● Exercise
Reproduce the listing below with "catalogue" changed to "catalog" and every other line left as it stands. Leave out the picture.
···
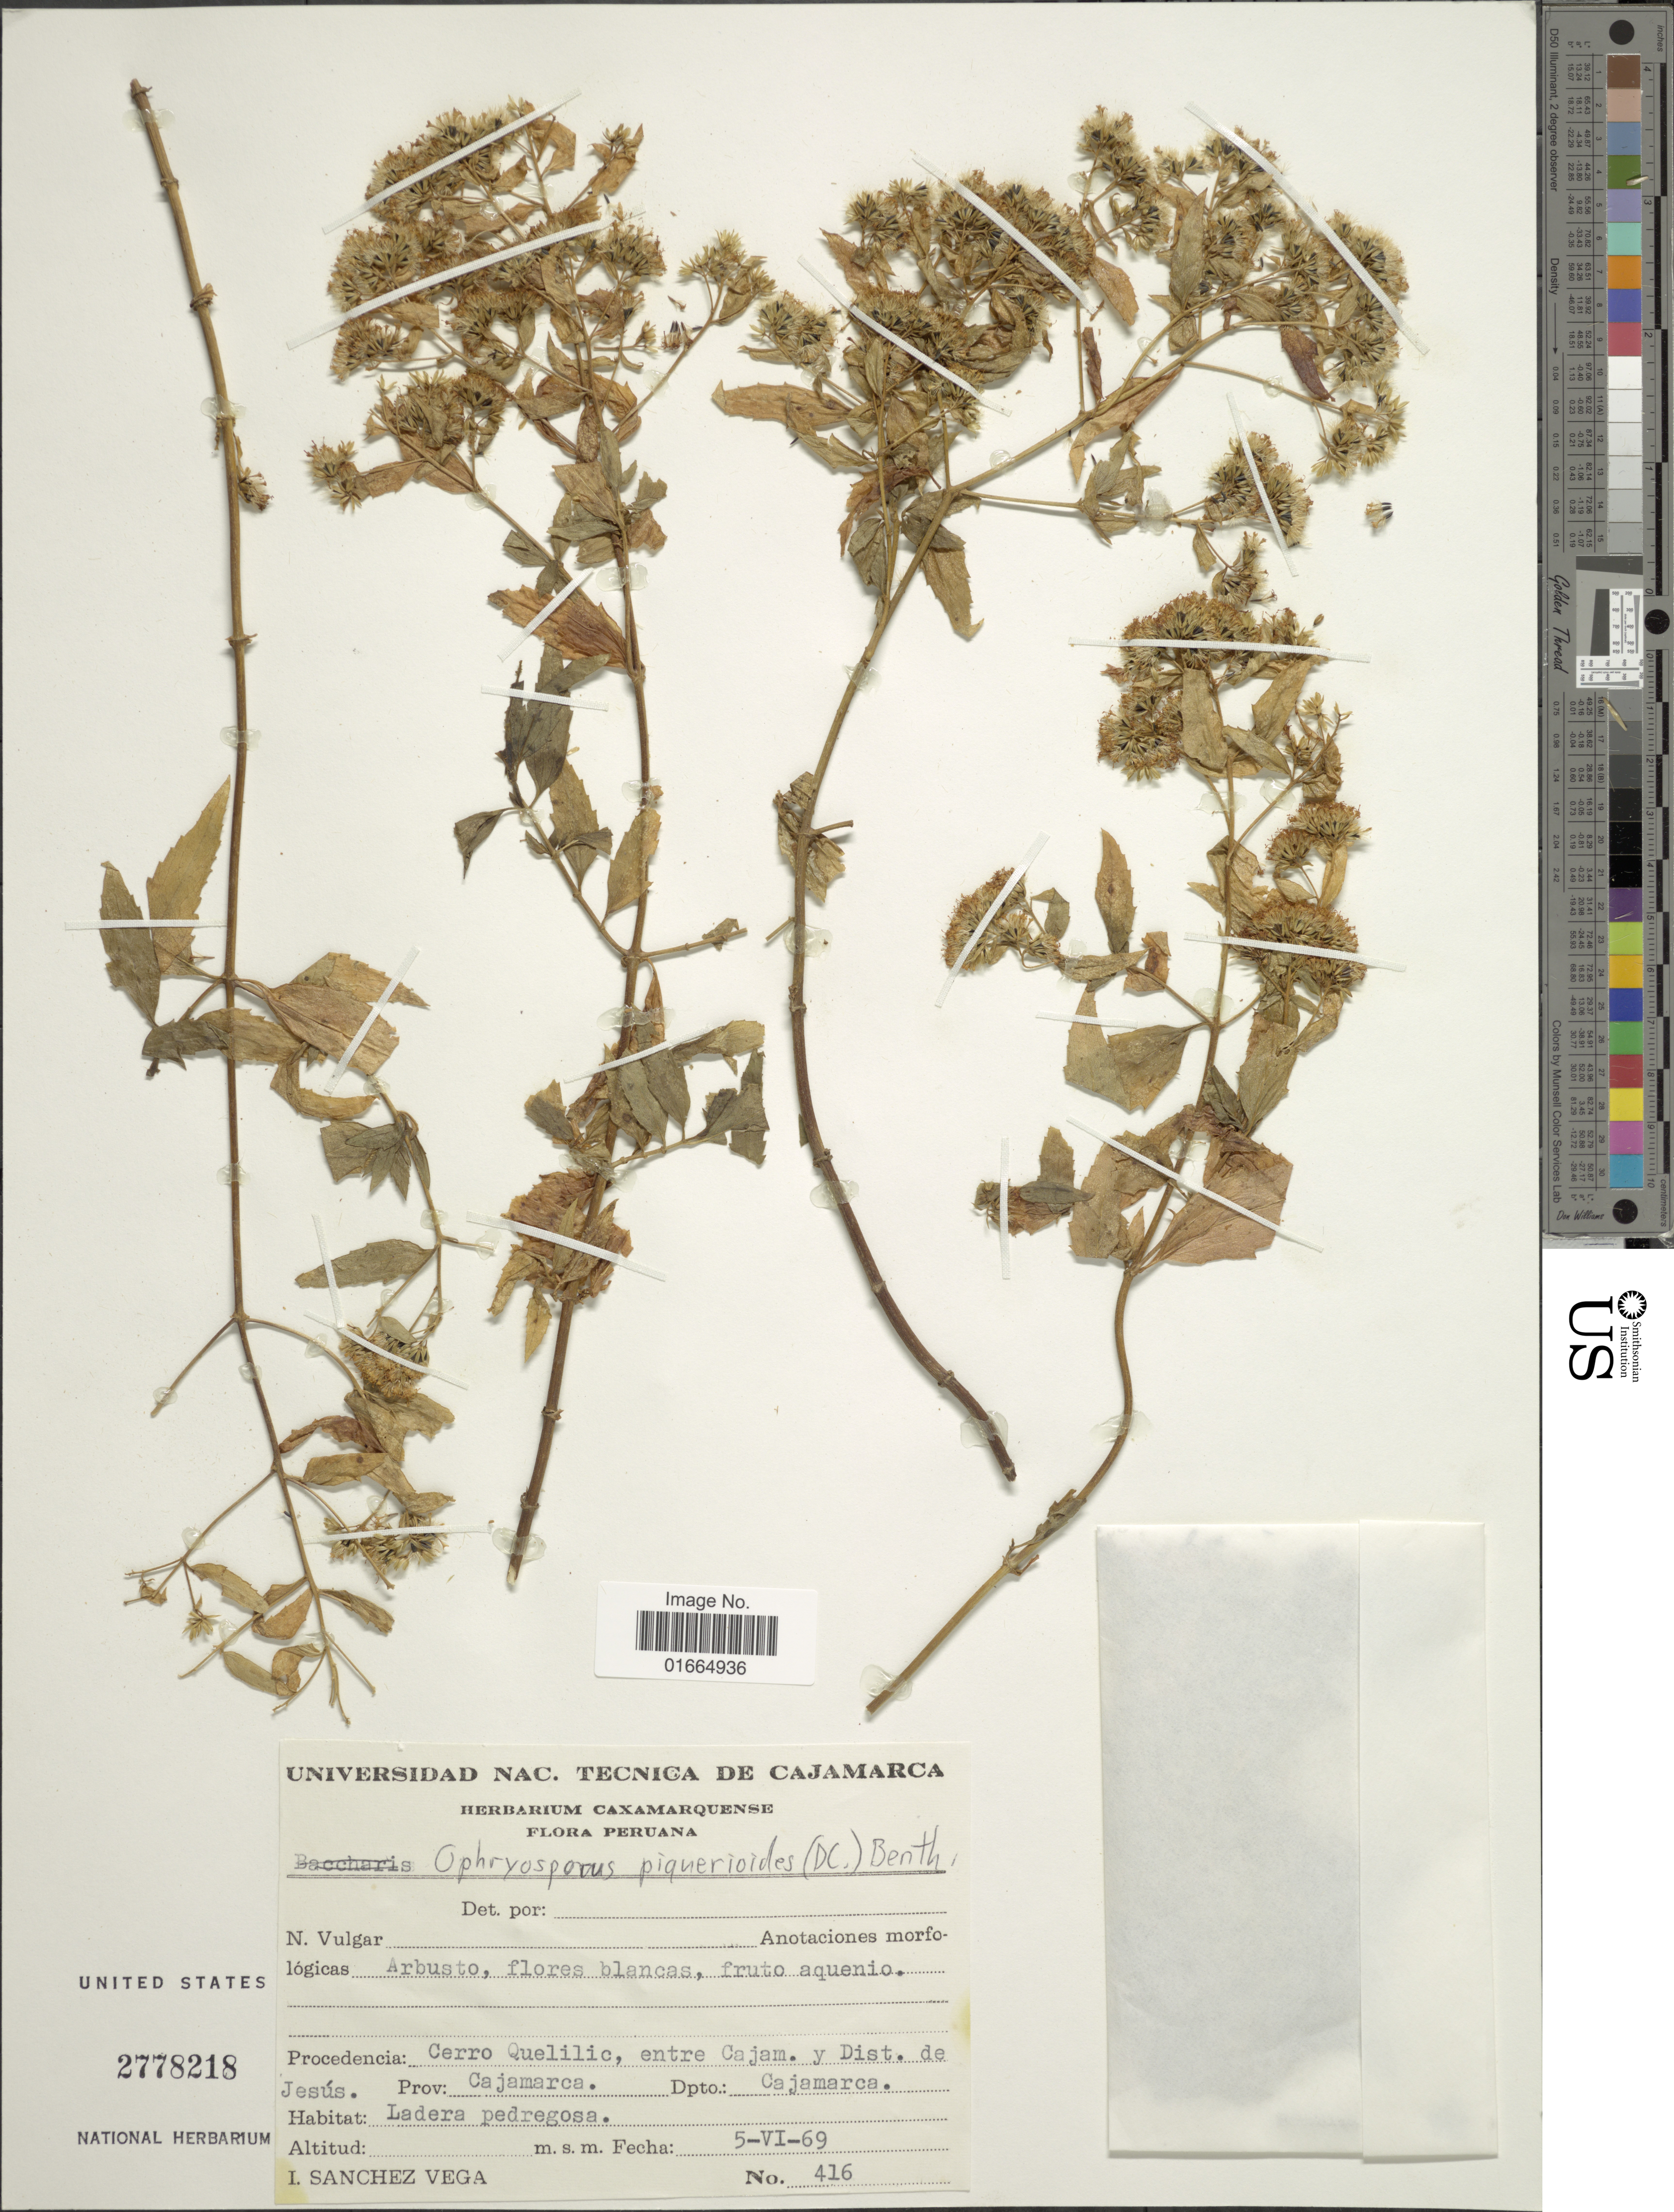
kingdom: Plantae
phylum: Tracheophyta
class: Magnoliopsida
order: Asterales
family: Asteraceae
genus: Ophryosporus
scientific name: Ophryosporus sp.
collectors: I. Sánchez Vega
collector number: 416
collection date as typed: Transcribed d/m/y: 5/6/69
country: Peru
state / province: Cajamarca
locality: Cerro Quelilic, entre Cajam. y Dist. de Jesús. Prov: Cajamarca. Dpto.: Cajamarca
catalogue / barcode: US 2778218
···
● In response
kingdom: Plantae
phylum: Tracheophyta
class: Magnoliopsida
order: Asterales
family: Asteraceae
genus: Ophryosporus
scientific name: Ophryosporus sp.
collectors: I. Sánchez Vega
collector number: 416
collection date as typed: Transcribed d/m/y: 5/6/69
country: Peru
state / province: Cajamarca
locality: Cerro Quelilic, entre Cajam. y Dist. de Jesús. Prov: Cajamarca. Dpto.: Cajamarca
catalog / barcode: US 2778218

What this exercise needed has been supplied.